Профессор Сяо знал: надо действовать очень быстро, чтобы закрепить вновь обретенные ассоциативные связи в мозгу пациента. Он поспешил к соседнему шкафу, вынул оттуда большую папку, где хранил вырезки из газет, повествующие об авиакатастрофе, и развязал ее тесемки. Он отлично помнил, что самолет компании «Чайна лайн» летел через Москву. Но это была, как писали китайские газеты, всего лишь промежуточная посадка, где самолет из Парижа - так считала семья профессора - только дозаправится топливом. Явно выраженная европейская внешность Ло почему-то заставляла их думать, что он летел непременно из самого Парижа - оттого-то они и ставили ему без конца французские песенки, на которые парень никак не реагировал. Но если он ухватился за Пушкина… значит - русский?!
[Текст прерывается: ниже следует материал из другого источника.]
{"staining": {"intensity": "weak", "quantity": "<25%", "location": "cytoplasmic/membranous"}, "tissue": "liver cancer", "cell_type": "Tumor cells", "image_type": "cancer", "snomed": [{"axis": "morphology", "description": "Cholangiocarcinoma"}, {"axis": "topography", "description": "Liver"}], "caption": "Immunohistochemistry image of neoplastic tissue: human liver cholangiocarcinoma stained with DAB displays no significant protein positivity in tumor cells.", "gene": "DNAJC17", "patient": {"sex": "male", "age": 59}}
Доктор Сяо усадил Ло рядом с собой и попросил его успокоиться. Но тот не мог усидеть на месте: его трясла крупная дрожь, руки совершали бесцельные и хаотичные движения, он вскакивал, ходил по комнате большими шагами и говорил, говорил, говорил…
– Да, теперь я понимаю… Точнее, начинаю понимать. Если я могу читать по-русски, значит, я вырос в этой стране, учился там в школе, изучал… Что? Что изучают в России?
– Все что угодно, - улыбнулся профессор, неотступно следя за мечущимся по комнате Ло. - Это великая страна, и науки там великие…
Он запнулся, заметив, как скривился Ло, будто отмахнувшись от ответа доктора.
– Не то, не то! - с отчаянием, точно он был не в себе, проговорил молодой человек. - Великие науки - это не говорит мне ни о чем! Нужно что-то конкретное, такое, за что я мог бы зацепиться мыслями, памятью, инстинктом…
Профессор молчал. Он не мог сейчас помочь своему пациенту: таинственная работа мозга должна была совершаться сама по себе, заржавевшие механизмы памяти ждали лишь необходимого толчка, который мог совершить только сам Ло.
Но Дина не хотела и не могла ждать. И пересохшими губами, едва живая от волнения, она наивно прошептала единственно правильное в данный момент:
– Там изучают литературу. Там великая литература. Ты должен был читать и любить русские книги… Ты помнишь имена: Толстой, Тургенев, Достоевский?